Can I read Chinese characters with ReadList correctly?
Following the comments above, I think I've managed to find the answer, that is, as m_goldberg and librik said, ReadList
doesn't support character encoding, and maybe that's one of the reasons it's fast.
However, that doesn't mean we can't make use of ReadList
. In fact, following the advice from mfvonh, I found that Import
internally uses ReadList
to read a.txt
first and then converts it to the right encoding with ToCharacterCode
and FromCharacterCode
after a lot of judgments that I don't understand very well and seem to be redundant. So why not omit those judgments?:
Export["a.txt", "这乱码问题该怎么解决呢\n***\n1234\n这样解决呀"];
FromCharacterCode[ToCharacterCode[ReadList["a.txt", Record](*,"ISOLatin1"*)],
"UTF8"] // AbsoluteTiming
Import["a.txt"]; // AbsoluteTiming
{0.0010000, {"这乱码问题该怎么解决呢", "***", "1234", "这样解决呀"}} {0.0440000, Null}
Not sure if this will fail in more complicated cases.

- _Given entries_
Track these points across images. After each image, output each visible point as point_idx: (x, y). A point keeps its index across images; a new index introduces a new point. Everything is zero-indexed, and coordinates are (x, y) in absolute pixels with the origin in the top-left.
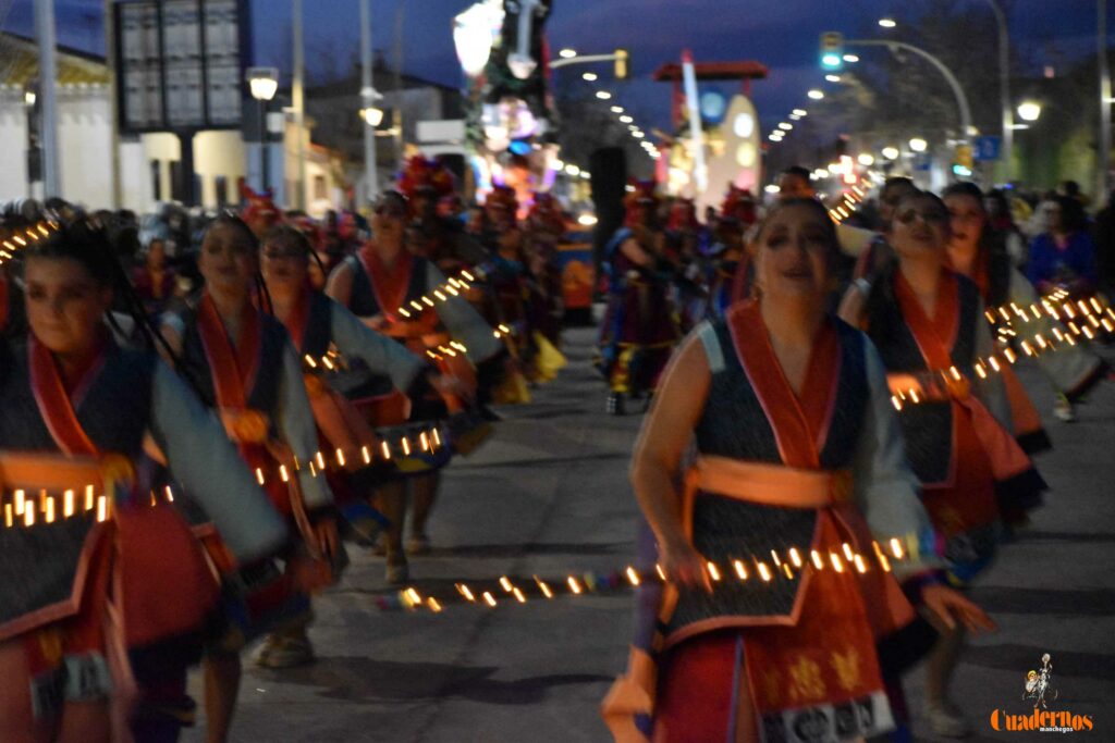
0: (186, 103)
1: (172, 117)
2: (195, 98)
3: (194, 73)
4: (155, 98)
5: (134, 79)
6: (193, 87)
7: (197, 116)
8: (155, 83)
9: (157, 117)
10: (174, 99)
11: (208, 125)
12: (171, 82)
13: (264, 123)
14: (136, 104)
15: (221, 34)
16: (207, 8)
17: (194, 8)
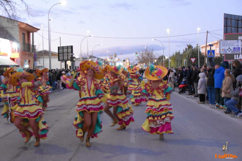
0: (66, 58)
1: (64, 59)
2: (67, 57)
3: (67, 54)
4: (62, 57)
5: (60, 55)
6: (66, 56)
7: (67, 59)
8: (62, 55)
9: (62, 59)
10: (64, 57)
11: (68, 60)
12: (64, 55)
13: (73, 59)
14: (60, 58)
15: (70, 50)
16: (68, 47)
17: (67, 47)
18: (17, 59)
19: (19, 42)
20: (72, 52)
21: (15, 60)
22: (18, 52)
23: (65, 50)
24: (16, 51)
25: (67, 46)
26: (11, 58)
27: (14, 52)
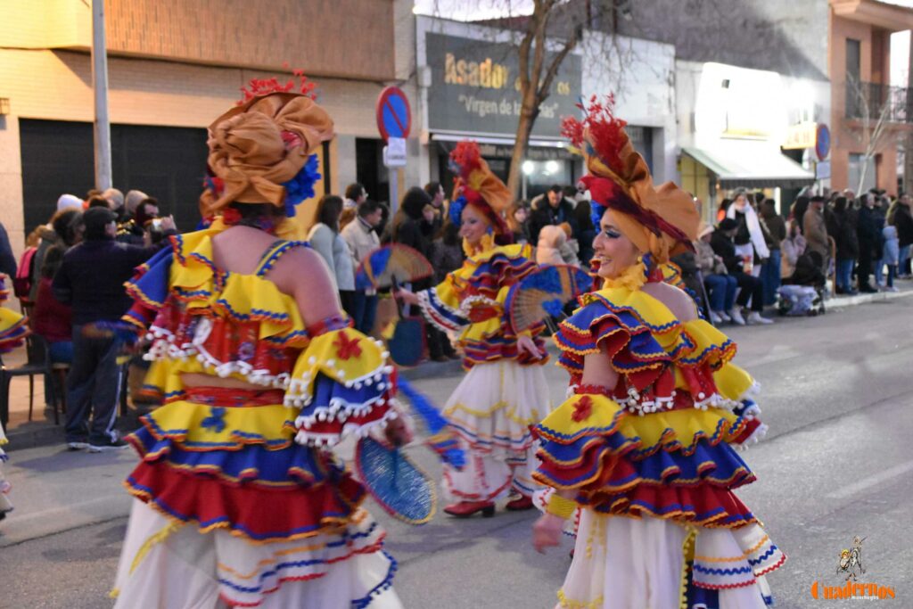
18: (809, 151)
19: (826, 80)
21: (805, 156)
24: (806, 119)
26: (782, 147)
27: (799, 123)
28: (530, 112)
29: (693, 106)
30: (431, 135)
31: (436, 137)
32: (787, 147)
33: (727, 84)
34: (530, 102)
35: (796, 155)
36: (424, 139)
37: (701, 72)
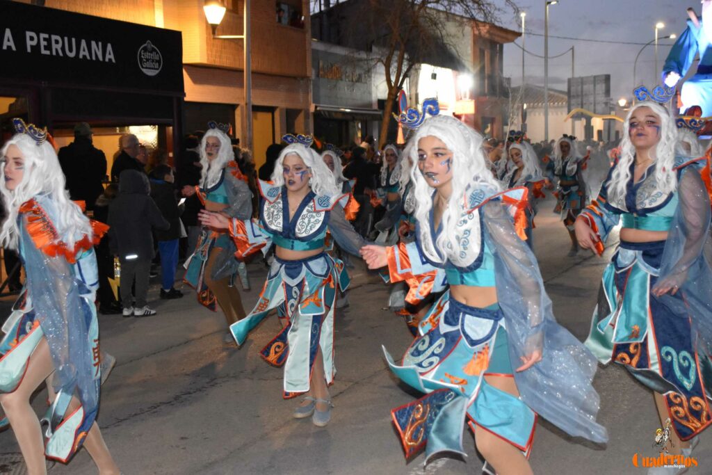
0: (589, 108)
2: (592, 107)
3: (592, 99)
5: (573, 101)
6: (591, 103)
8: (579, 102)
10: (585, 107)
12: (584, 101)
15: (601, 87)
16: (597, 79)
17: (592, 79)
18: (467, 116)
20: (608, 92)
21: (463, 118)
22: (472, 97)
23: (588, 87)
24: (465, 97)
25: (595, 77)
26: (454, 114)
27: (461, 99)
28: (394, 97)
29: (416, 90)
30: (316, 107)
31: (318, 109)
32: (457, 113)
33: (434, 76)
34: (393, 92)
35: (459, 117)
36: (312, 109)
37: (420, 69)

==

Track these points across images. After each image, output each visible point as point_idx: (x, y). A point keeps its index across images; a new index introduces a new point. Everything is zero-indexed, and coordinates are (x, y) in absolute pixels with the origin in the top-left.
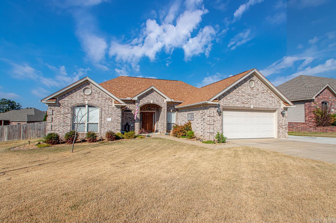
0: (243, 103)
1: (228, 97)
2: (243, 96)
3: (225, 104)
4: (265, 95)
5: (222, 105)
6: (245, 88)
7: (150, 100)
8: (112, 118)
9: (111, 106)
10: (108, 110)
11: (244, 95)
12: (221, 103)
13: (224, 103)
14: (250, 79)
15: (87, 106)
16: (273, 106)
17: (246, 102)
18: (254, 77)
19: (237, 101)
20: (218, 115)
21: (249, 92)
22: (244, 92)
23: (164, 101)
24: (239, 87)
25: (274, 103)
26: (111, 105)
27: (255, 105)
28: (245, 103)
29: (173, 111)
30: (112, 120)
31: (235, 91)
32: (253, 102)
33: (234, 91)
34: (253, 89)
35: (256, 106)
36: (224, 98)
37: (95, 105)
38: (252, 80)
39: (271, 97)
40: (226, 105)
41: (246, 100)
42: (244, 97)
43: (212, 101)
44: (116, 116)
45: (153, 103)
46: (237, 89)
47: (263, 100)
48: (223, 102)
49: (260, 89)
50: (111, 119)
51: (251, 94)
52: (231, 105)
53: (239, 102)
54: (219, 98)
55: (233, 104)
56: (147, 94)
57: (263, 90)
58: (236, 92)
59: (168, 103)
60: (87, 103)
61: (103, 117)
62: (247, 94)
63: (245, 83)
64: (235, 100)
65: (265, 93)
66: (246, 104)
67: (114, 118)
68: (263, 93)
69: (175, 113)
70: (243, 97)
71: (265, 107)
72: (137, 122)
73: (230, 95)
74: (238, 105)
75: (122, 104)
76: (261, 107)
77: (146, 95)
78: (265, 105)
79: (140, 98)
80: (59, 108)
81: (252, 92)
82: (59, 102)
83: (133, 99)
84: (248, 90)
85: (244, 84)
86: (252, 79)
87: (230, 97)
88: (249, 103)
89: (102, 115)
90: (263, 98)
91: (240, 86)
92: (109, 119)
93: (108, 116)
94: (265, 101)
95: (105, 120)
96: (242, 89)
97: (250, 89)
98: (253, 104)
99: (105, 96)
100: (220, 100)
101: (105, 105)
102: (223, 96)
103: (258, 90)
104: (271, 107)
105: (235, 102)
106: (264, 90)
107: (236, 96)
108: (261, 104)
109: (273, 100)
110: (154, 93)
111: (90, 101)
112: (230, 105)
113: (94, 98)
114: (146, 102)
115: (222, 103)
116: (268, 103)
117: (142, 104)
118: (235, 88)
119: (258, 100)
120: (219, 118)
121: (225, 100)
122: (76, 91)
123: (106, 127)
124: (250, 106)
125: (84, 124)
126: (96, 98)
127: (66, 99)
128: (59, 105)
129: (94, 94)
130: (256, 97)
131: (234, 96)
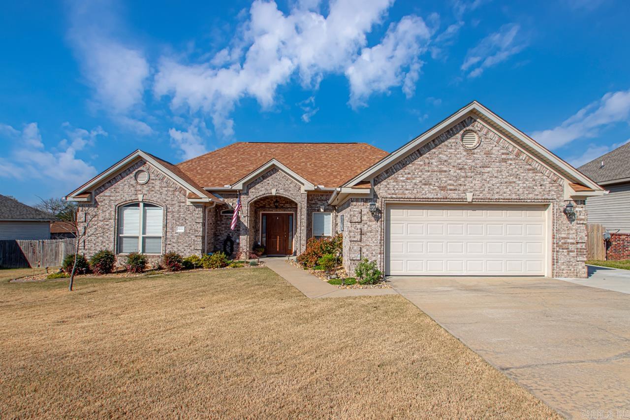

- _Task description_
Copy out the full post about reading Chinese characters with ReadList, keeping every line, character, and code snippet unchanged.

- _Answer space_
Can I read Chinese characters with ReadList correctly?
Following the comments above, I think I've managed to find the answer, that is, as m_goldberg and librik said, ReadList
doesn't support character encoding, and maybe that's one of the reasons it's fast.
However, that doesn't mean we can't make use of ReadList
. In fact, following the advice from mfvonh, I found that Import
internally uses ReadList
to read a.txt
first and then converts it to the right encoding with ToCharacterCode
and FromCharacterCode
after a lot of judgments that I don't understand very well and seem to be redundant. So why not omit those judgments?:
Export["a.txt", "这乱码问题该怎么解决呢\n***\n1234\n这样解决呀"];
FromCharacterCode[ToCharacterCode[ReadList["a.txt", Record](*,"ISOLatin1"*)],
"UTF8"] // AbsoluteTiming
Import["a.txt"]; // AbsoluteTiming
{0.0010000, {"这乱码问题该怎么解决呢", "***", "1234", "这样解决呀"}} {0.0440000, Null}
Not sure if this will fail in more complicated cases.